Chemical energy, that is, chemicals produced through an electrochemical reaction, can be transported and stored in large quantities, and can also be used as raw material in the chemical industry or as transport fuels.
A catalyst producing hydrocarbon is being developed through a combination of computational and experimental chemistry
The most useful chemical compounds storing energy, energy carriers, are different hydrocarbons produced in electrochemical reactions and hydrogen produced from water. The four-year USVA project led by the School of Chemical Engineering Professor Tanja Kallio focuses on developing new and effective electrocatalysts to convert carbon dioxide, a major cause of global warming, into hydrocarbon. The plan is to reach this goal by combining experimental and computational chemistry.
Kallio started studying the topic approximately one and a half years ago. The 870 000 euros funding granted by Jane and Aatos Erkko Foundation proves that the research topic is very important.
“Electrochemical reactions converting carbon dioxide into other products still need more research and development”, Kallio says. “In particular, selectivity still needs to be developed in order to gain the desired compound instead of a range of different hydrocarbon mixtures.”
“Carbon dioxide, in itself, is a very stable molecule. A catalyst plays a big role in activating carbon dioxide so that it reacts and turns into other compounds. The purpose of our experimental research is to develop new types of catalyst materials or combine the ones we have previously developed in a new way. Here in Aalto, we have a lot of potential for this. We have expertise in the production of new types of nanomaterials, and we have access to great technologies, such as atomic layer disposition (ALD) for the production of tailored structures. These could be useful in the development of catalysts.”
Professor Kari Laasonen’s research group uses computational chemistry in the USVA project in order to understand why catalysis either works or does not work.
“Our aim is to understand the electrochemical reaction mechanism in great detail, in order to enhance its efficiency and selectivity. Our final goal is to learn how to direct these reactions, but this is very challenging”, Laasonen says.
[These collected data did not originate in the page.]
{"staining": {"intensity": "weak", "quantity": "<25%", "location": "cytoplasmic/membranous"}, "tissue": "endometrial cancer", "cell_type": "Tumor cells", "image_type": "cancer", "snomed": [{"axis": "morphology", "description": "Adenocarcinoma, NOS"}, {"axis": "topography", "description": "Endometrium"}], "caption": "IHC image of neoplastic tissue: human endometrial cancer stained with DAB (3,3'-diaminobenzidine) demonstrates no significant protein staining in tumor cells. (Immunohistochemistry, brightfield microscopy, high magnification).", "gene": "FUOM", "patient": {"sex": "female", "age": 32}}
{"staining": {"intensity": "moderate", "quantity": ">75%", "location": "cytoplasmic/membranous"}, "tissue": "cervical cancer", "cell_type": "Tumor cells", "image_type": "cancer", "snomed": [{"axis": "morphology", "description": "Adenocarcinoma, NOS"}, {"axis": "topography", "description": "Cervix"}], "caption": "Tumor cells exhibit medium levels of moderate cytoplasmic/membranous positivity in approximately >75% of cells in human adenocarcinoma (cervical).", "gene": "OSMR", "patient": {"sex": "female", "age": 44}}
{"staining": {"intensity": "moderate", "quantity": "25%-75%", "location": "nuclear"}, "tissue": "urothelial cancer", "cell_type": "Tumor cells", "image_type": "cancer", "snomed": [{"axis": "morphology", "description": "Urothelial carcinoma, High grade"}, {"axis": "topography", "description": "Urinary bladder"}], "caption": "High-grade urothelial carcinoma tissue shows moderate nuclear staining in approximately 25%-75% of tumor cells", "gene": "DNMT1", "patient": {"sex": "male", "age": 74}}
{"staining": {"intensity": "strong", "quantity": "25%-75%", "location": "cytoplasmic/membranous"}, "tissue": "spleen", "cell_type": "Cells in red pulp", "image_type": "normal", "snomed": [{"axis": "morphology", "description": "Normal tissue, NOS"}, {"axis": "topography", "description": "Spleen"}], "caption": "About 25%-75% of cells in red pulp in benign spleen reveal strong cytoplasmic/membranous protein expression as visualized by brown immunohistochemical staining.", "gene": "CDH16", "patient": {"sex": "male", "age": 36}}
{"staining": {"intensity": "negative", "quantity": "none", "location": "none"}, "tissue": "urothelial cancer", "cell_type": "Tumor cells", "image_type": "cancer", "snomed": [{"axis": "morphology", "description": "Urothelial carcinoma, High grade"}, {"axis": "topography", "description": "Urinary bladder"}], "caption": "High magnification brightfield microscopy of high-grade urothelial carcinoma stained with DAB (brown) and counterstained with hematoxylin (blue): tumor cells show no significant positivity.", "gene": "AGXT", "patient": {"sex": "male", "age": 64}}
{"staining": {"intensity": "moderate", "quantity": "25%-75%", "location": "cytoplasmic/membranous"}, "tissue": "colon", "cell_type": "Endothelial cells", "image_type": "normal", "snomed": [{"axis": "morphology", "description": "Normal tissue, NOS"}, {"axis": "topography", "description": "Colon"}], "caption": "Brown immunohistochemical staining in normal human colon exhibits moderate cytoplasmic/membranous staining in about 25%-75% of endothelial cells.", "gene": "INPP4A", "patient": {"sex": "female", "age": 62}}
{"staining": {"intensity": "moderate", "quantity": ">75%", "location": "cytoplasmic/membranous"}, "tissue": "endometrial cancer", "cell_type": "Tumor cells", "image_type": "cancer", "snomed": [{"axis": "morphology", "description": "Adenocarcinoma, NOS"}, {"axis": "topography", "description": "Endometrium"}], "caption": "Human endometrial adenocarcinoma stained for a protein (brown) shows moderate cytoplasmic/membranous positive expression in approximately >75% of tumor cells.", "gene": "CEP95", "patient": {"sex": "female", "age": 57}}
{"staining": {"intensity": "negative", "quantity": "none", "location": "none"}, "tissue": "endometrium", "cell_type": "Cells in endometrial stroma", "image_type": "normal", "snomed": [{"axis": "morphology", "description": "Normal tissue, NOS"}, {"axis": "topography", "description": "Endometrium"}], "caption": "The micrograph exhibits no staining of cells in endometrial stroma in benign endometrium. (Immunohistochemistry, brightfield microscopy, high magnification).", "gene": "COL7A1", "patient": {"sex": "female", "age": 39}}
Promoters of science, research and art
Aalto University and the Jane and Aatos Erkko Foundation have common goals: both aim at promoting high-quality science, research and art. In 2017, the foundation granted Aalto University 3 million euros for its fundraising campaign and 300 000 euros for a new professorship in technology education. In recent years, Aalto University researchers have received almost 4 million euros of funding from the Future Makers programme funded by the Jane and Aatos Erkko Foundation in cooperation with the Technology Industries of Finland Centennial Foundation. The programme provides support for research openings that facilitate the renewal of society.